(Your assignment):
Find the lines below that contain the string "Prayer". Copy each one.

(Page-level text extractions)
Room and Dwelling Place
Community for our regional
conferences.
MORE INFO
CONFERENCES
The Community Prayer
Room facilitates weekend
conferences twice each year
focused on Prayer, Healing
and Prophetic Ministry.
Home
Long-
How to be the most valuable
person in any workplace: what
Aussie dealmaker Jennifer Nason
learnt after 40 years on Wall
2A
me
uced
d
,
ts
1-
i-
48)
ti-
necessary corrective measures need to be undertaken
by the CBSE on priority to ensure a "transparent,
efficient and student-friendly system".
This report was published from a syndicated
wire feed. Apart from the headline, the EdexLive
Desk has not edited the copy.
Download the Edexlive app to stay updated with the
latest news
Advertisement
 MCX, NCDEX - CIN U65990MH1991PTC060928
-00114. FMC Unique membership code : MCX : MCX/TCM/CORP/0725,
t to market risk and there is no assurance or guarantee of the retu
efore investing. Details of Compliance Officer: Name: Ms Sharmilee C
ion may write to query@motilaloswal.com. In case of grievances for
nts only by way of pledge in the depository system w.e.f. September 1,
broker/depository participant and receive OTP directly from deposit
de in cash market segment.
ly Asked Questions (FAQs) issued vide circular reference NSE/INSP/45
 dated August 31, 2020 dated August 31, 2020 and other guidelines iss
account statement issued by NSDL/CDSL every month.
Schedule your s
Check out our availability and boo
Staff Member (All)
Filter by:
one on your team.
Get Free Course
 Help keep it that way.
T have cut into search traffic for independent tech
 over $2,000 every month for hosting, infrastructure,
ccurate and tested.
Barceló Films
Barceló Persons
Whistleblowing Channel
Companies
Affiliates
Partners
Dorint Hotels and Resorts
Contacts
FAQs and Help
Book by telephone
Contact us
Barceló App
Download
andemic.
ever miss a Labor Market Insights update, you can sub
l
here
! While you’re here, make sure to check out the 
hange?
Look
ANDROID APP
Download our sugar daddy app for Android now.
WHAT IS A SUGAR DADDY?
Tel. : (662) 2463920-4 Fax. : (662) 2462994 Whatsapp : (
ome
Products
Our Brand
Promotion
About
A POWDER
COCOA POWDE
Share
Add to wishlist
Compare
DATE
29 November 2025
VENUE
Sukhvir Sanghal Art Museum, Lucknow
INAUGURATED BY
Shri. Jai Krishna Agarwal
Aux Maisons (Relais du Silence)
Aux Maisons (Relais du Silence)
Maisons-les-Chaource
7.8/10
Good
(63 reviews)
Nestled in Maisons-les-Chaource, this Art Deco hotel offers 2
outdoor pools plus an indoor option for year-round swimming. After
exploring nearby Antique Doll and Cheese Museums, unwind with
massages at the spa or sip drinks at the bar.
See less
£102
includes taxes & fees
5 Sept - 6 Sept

(Answer to this exercise):
The Community Prayer
focused on Prayer, Healing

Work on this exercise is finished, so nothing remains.